Chrześcijanie apelują o powstrzymanie tureckiej agresji
Pomimo sprzeciwu wspólnoty międzynarodowej Turcja nie zamierza się wycofać z inwazji na Syrię. Wzmaga się tymczasem fala uchodźców uciekających przed tureckim najazdem. Jest ich już 275 tys.
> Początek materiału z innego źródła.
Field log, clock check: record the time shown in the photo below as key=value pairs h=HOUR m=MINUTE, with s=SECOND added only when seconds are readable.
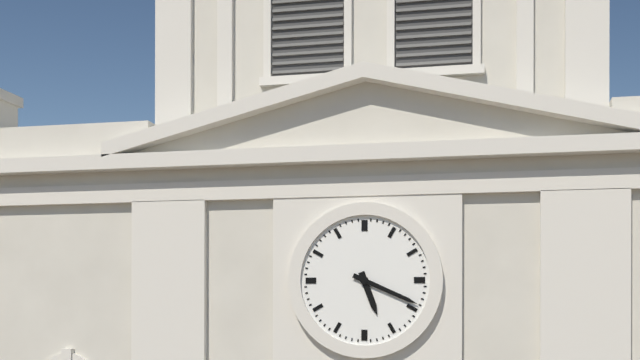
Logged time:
h=5 m=19
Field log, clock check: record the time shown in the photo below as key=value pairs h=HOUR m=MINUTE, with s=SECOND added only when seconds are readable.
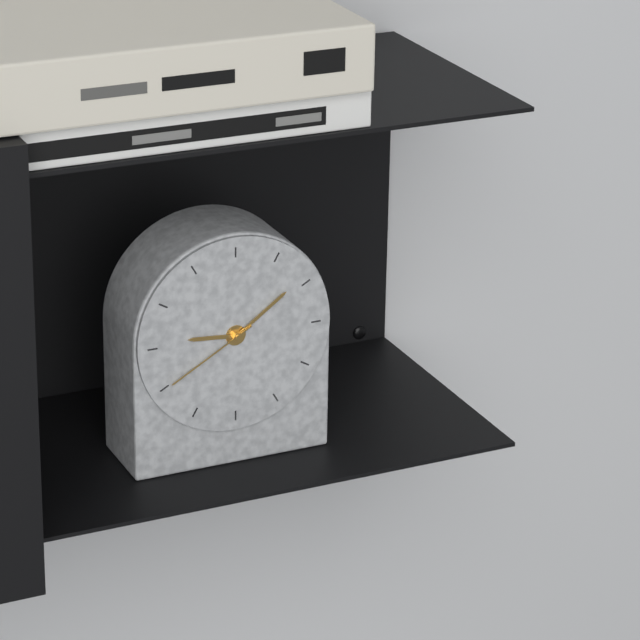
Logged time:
h=9 m=9 s=40
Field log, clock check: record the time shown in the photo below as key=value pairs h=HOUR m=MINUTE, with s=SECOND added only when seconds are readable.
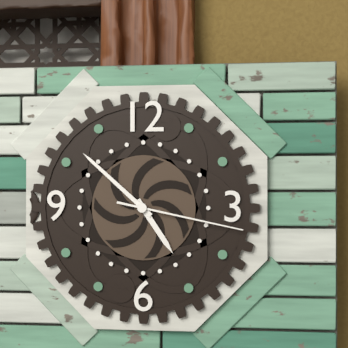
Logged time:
h=4 m=52 s=17
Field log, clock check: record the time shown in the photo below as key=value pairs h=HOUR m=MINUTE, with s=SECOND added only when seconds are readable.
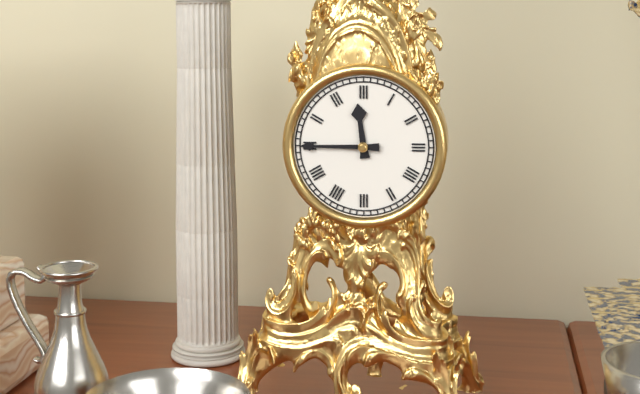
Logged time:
h=11 m=45
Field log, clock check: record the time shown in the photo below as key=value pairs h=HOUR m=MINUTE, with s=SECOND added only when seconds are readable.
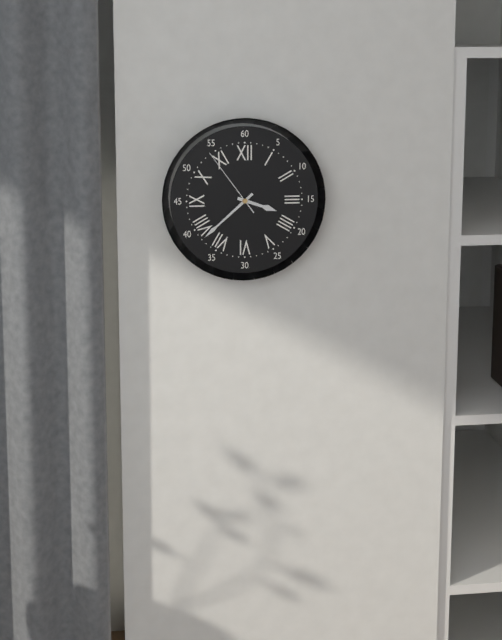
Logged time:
h=3 m=38 s=54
Nagłego napływu ludności cywilnej z Syrii spodziewa się chaldejski arcybiskup Irbilu. Apeluje więc zarówno do irackiego rządu, jak i do organizacji humanitarnych o podjęcie niezbędnych przygotowań na przyjęcie niewinnych ofiar tureckiej agresji. Przyznaje on, że zdecydowaną większość uchodźców będą stanowili Kurdowie, przeciwko którym toczy się wojna. Przybędą też jednak na pewno mniejszości wyznaniowe, w tym chrześcijanie – podkreśla abp Beshar Warda.
Tymczasem o powstrzymanie tureckiej inwazji apelują chrześcijanie na całym świecie. Rada Kościołów Chrześcijańskich w USA domaga się interwencji Donalda Trumpa i wspólnoty międzynarodowej. Wszystkich chrześcijan prosi o modlitwę i konkretne gesty, które wyrażałyby sprzeciw wobec tureckiej agresji.
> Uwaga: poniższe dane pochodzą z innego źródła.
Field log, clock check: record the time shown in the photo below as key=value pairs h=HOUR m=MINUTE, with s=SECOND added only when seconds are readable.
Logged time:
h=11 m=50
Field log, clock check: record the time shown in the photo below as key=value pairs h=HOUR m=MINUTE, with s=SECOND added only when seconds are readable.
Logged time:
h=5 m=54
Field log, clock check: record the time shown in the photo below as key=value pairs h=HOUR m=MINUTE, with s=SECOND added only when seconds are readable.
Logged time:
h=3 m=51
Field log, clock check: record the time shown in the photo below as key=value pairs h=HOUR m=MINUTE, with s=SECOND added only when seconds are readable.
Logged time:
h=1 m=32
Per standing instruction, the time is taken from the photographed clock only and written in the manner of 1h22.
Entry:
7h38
W podobnym duchu na działania reżimu Erdogana reaguje również Światowa Rada Kościołów. Specjalną deklarację w tej sprawie wystosował jej sekretarz generalny, pastor Olav Fykse Tveit. Przypomina on, że turecka operacja spowoduje nowe cierpienia tysięcy niewinnych ludzi.